I'd never have heard of VITUS if Ebert hadn't reviewed it. It didn't pop on CHUD, which is where I go for movie news, and it didn't pop here, which is where I go for movie conversation. If Ebert hadn't given it a few hundred words, it would have disappeared.

But he did give it a couple of hundred words, and he had me sold at "Bruno Ganz," and I'm glad I sat down for it. VITUS is a Swiss film about a kid named Vitus who is so incredibly brilliant that his parents can't even comprehend how brilliant he is. I thought it was going to be a piano-oriented rehash of SEARCHING FOR BOBBY FISCHER but, when the film went on to show my that I couldn't comprehend how brilliant this kid is, it took me in a new direction, one I thoroughly enjoyed.

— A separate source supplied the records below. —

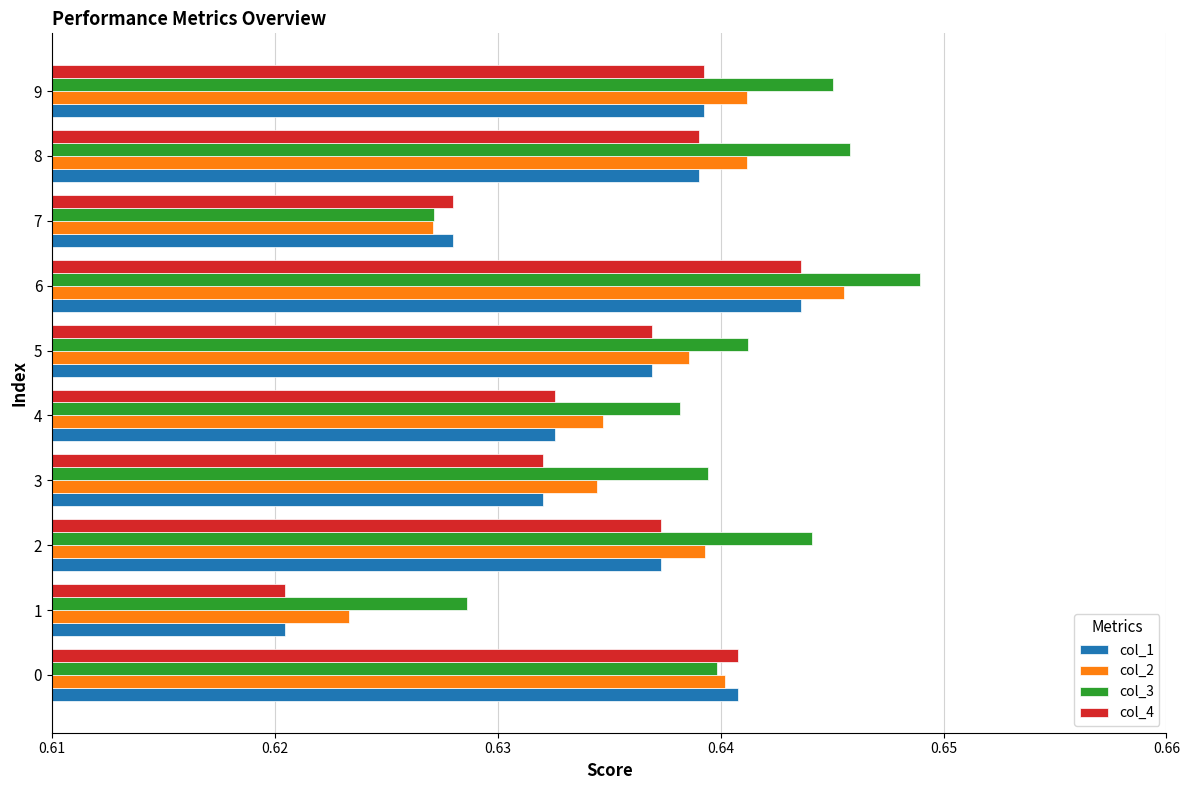

Is it true that col_3 equals 0.8 at 1?

False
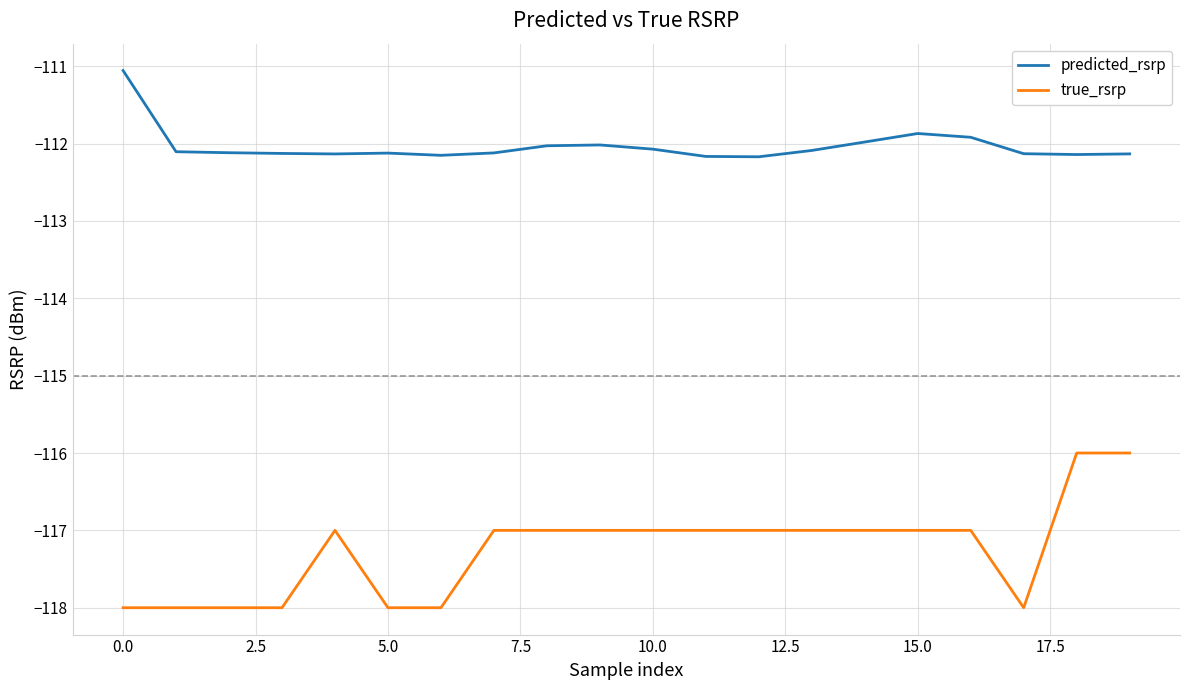

Is this an area chart (filled region under the line)?

No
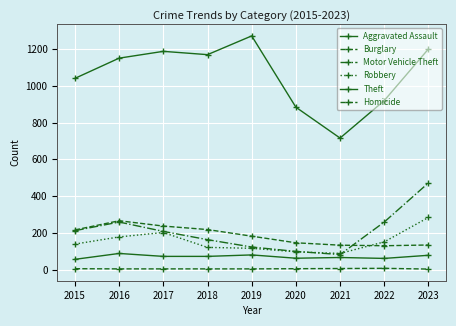

Count the Homicide values in the range 4 to 5.

6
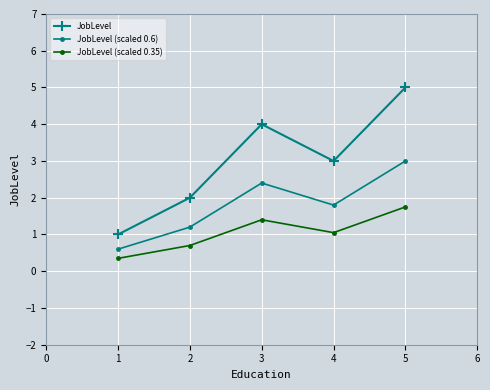

Rank the categories by JobLevel value from highest to lowest.

5, 3, 4, 2, 1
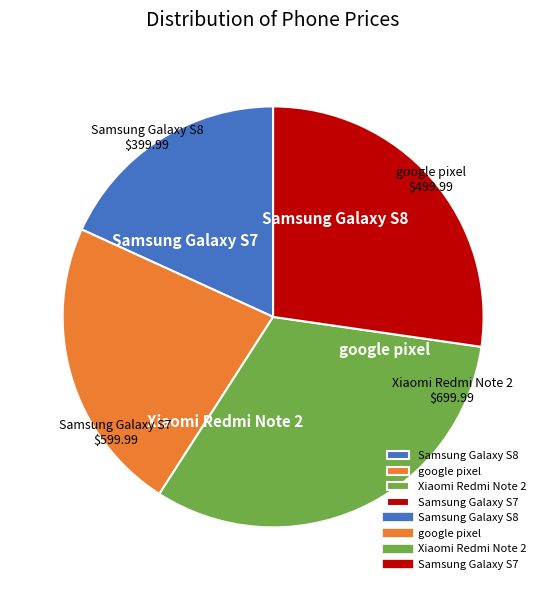

What is the change in value from google pixel to Xiaomi Redmi Note 2?

+200.0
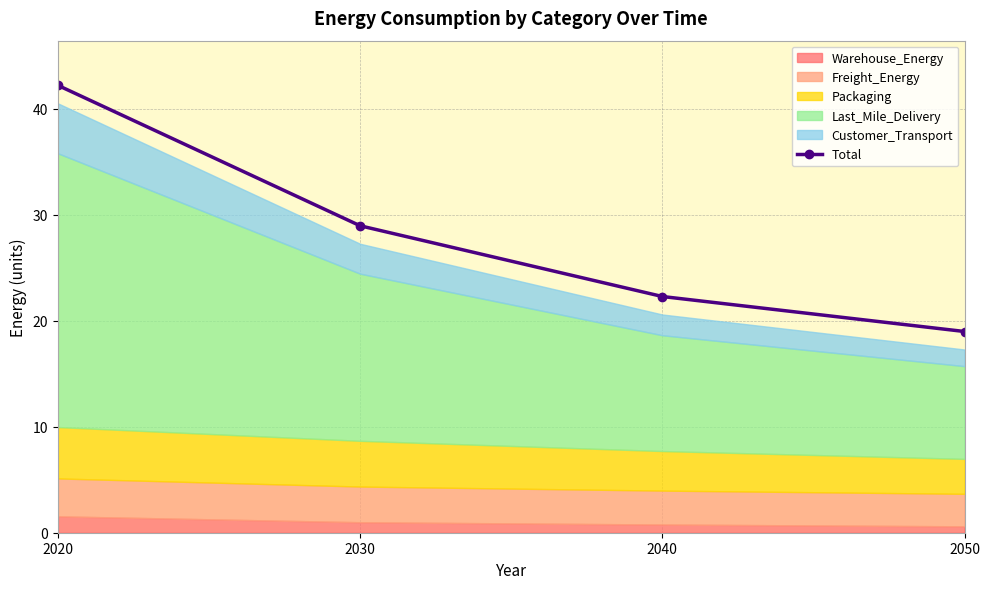

Rank the categories by value from highest to lowest.

2020, 2030, 2040, 2050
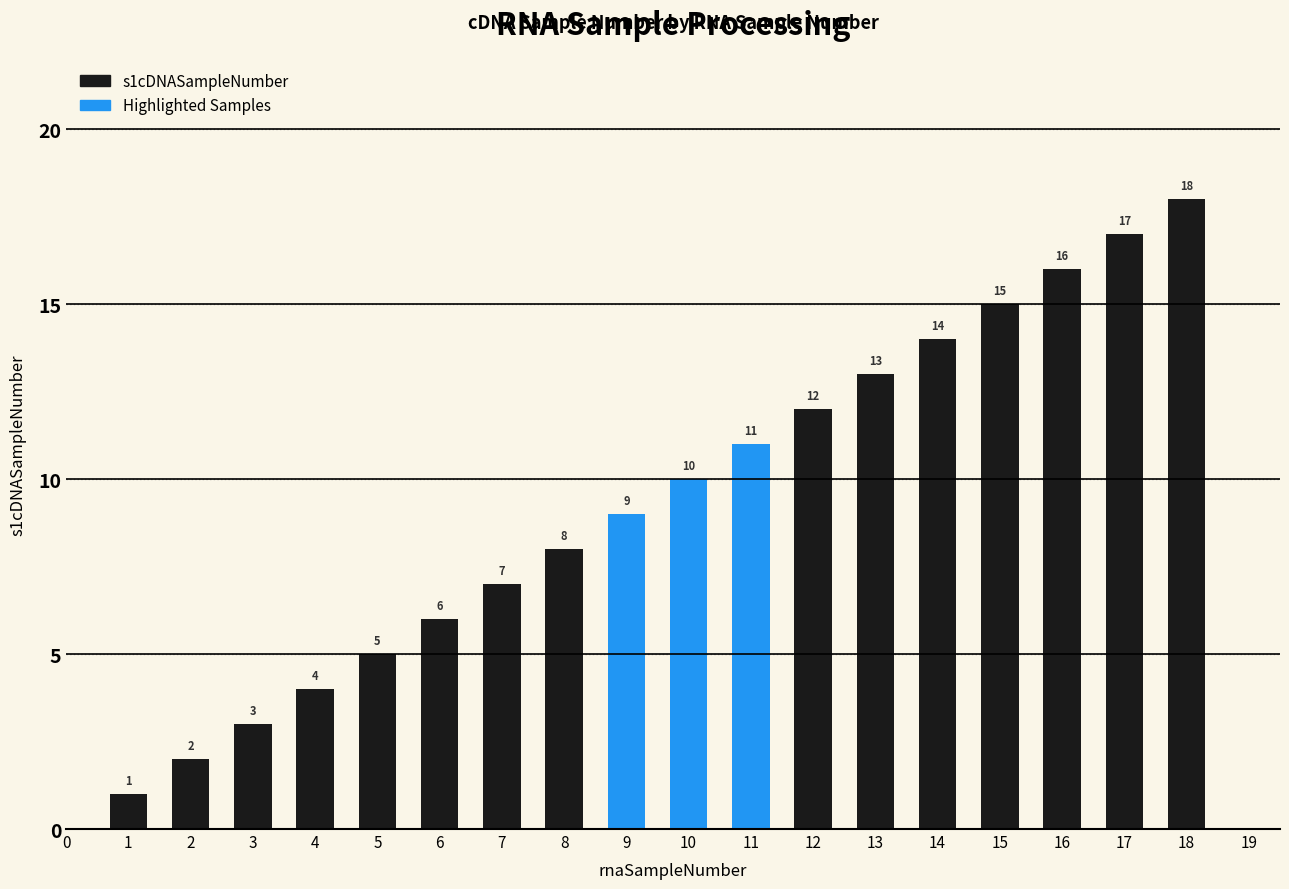

The value at 16 is 16. True or false?

True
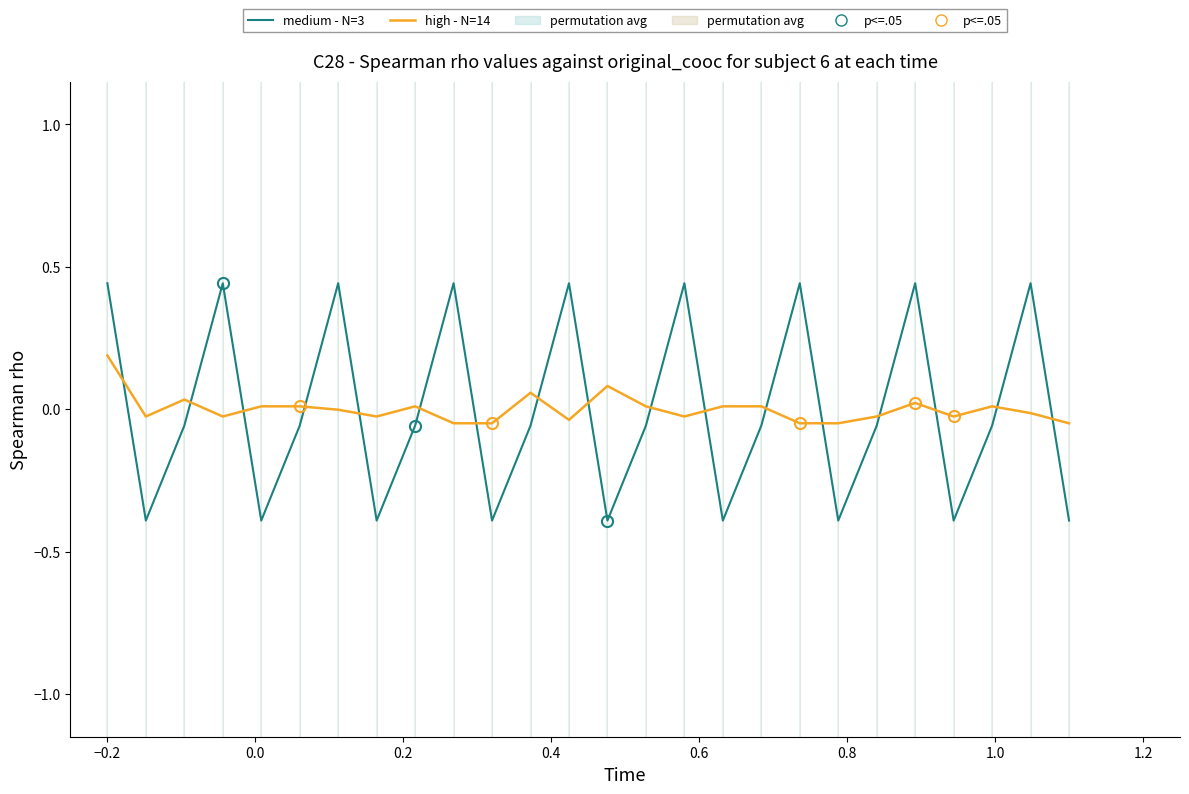

True or false: medium - N=3 has more than 2 points higher than both neighbors.

True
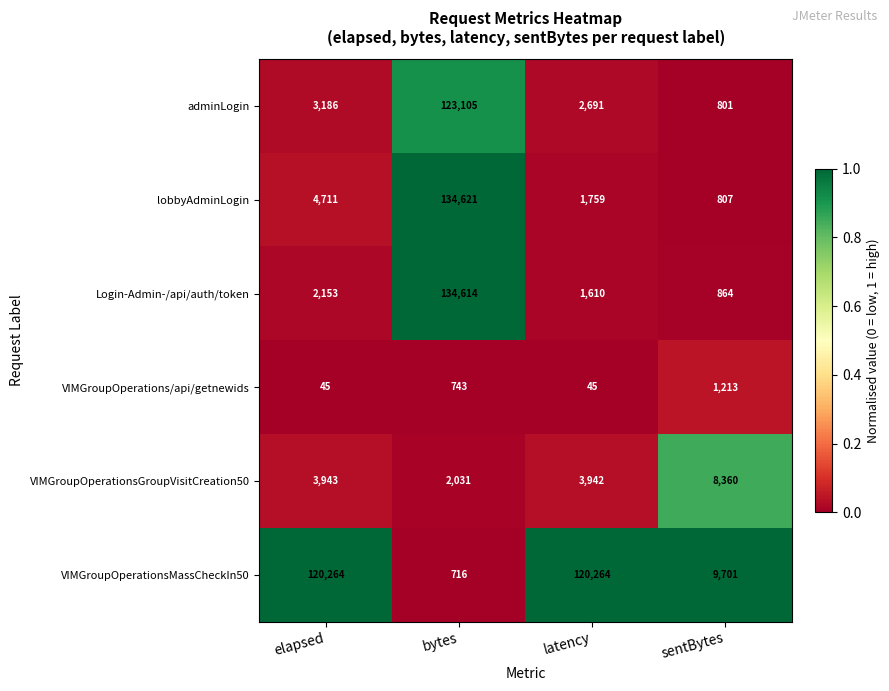

What is the difference between the maximum and minimum values in the adminLogin series?

122304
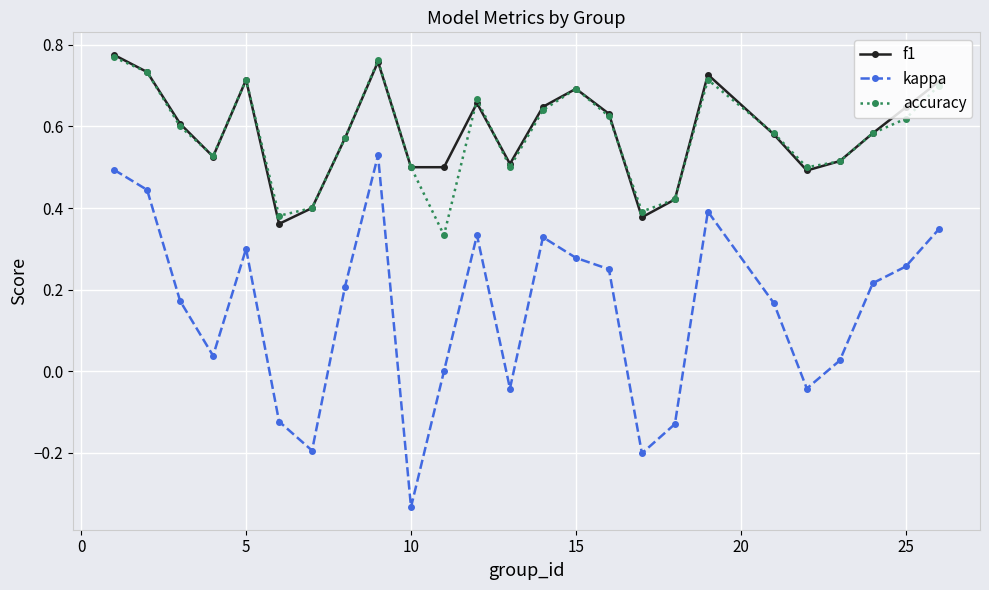

In accuracy, how many points are higher than both neighbors (excluding endpoints)?

5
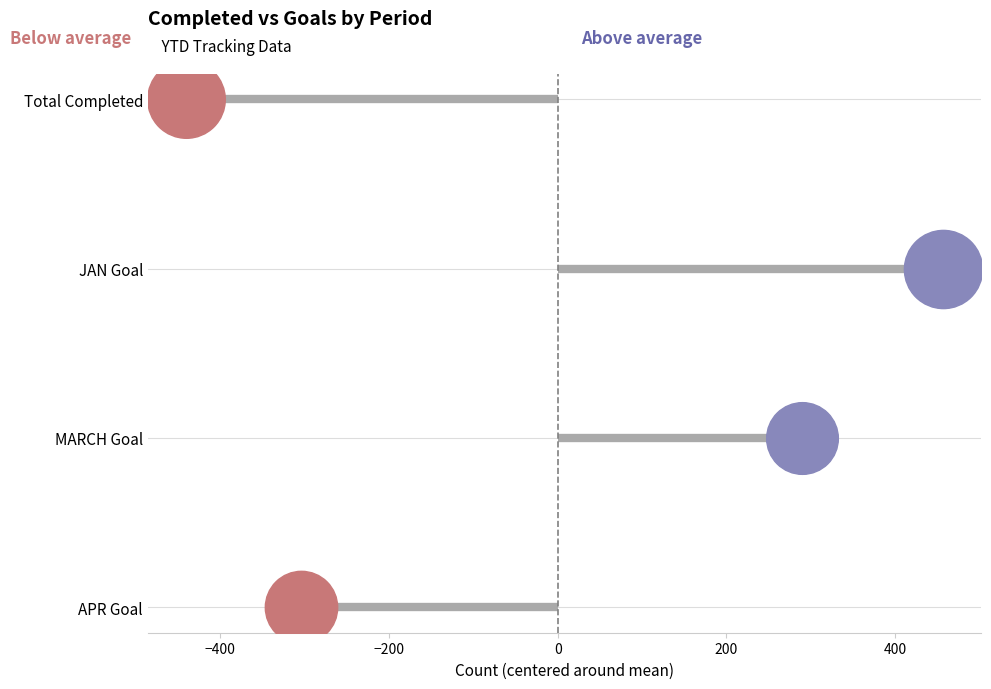

Which series contains the lowest Y value?

APR Goal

The light in this kid's life is his grandfather, played by the incredible Bruno Ganz. Ganz is one of those everyman-type actors whose comforting onscreen presence belies a sharpness that gives him the ability to act in films in a variety of languages. So far, I've seen him do German (in multiple dialects), Italian, and Greek, all while sounding like a native speaker. Here, he assays Swiss German, and it's extraordinary. As the kindly grandfather and font of vitally important folk wisdom, he gives Vitus the two things he needs: unconditional love and the chance to act like a kid, or act like a grownup, or act however he needs to act. And it's wonderful.

The conflict, well, it's not a "kid against the world" kind of thing so much as it is a story about "kid finding his way in the world." It's sweet, but not overly so, and it holds some pleasant surprises. I liked VITUS enough to re-screen it for my wife. I think she's going to like it, too. I had her sold at "Bruno Ganz."